AI in Production
The first Jumping Rivers AI in Production will delve into the world of AI and Machine Learning
The first Jumping Rivers AI in Production conference will delve into the world of AI and Machine Learning.
George Stagg will present on “Effective Agents: A Builder’s Guide to Working with AI”.
Description: The gap between a working demo and a reliable agent is where most of the interesting engineering happens. In this talk, we’ll build up a practical mental model for working with AI. I’ll start with some perhaps surprising fundamentals, and then share some of our hard-won lessons from shipping agents in production.
LLM APIs behave differently from other services you might have worked with before. They’re stateless at the network level, context is everything, and a lot of surprising behaviour only becomes obvious when you look at the raw traffic. They’ll also lie to you: confidently reporting that a capability is working when it isn’t, or finding creative workarounds to limitations you didn’t intend to be optional.
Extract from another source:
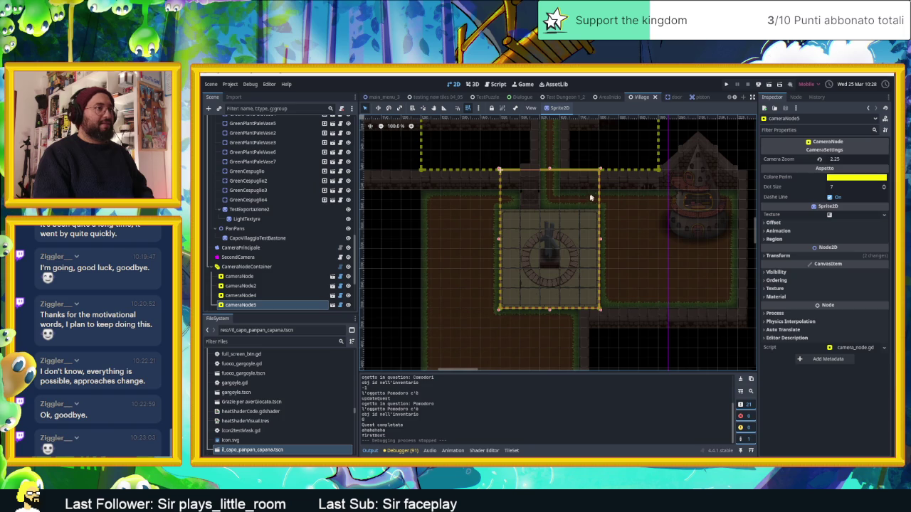
- Revert cameraNode5's Camera Zoom to 2.0, then save and run the Village scene
left_click(821, 160)
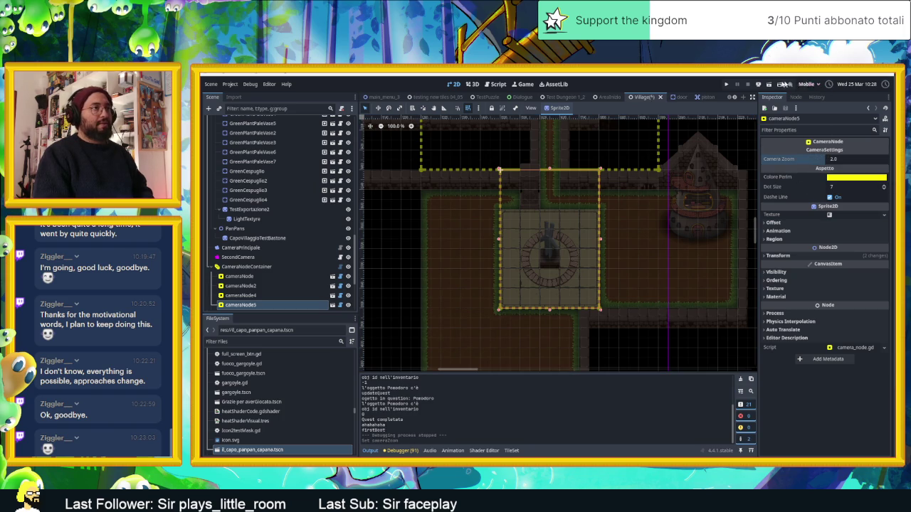
key("ctrl+s")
So, I’ll go over the anatomy of an AI network request and show why proxying your own traffic is one of the most useful tools you can develop in this space.
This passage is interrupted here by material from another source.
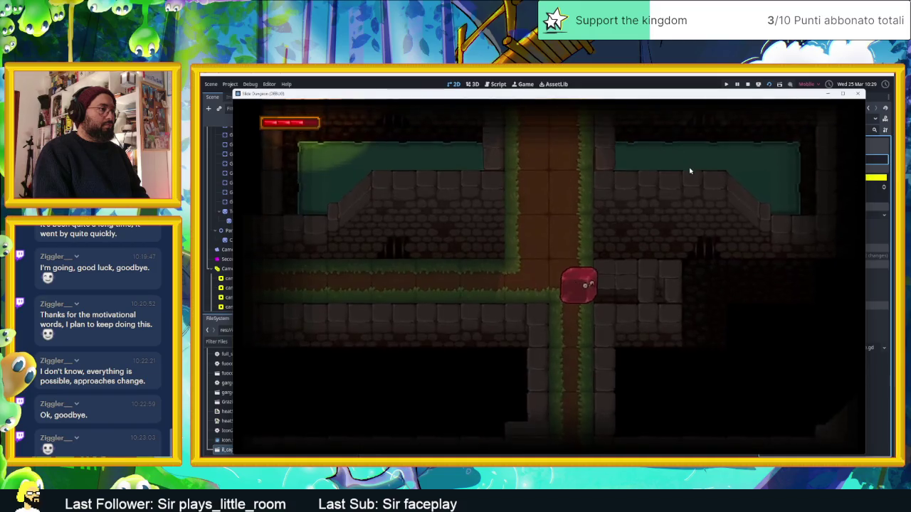
key("Down")
key("Right")
key("Down")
From there, we’ll move into the practical realities of building and deploying agents: how to think about context management, why caching deserves more attention than it often gets, and when abstractions help versus when they obscure what’s actually happening. I’ll share what we learned from agentic tools like Claude Code, covering the best way for agents to interact with the world, why multi-agent systems with limited scope and focused toolsets outperform monolithic agents, and what increasing autonomy and abstraction means for how we build and debug. I’ll end with what we’d do differently if we were starting over.
Neal Richardson will present on " MCP, or not MCP".
Description: Model Context Protocol is a standard for defining tools that can be made available to LLMs and AI applications. There’s a lot of noise out there about what you should use to get the best results from AI, so in this talk, I will provide some guidance on when you should use MCP, and when you should reach for some other tool. I will describe cases where MCP is the right tool for the job, and when other things, like skills or other context files, are better. I will also devote attention to questions of security and authentication, which are important for MCP, and provide concrete examples of how MCP servers can be used to unlock agentic workflows while also strengthening data governance. This talk is intended for those who are interested in using LLMs for workflows involving data. No prior experience with MCP is required.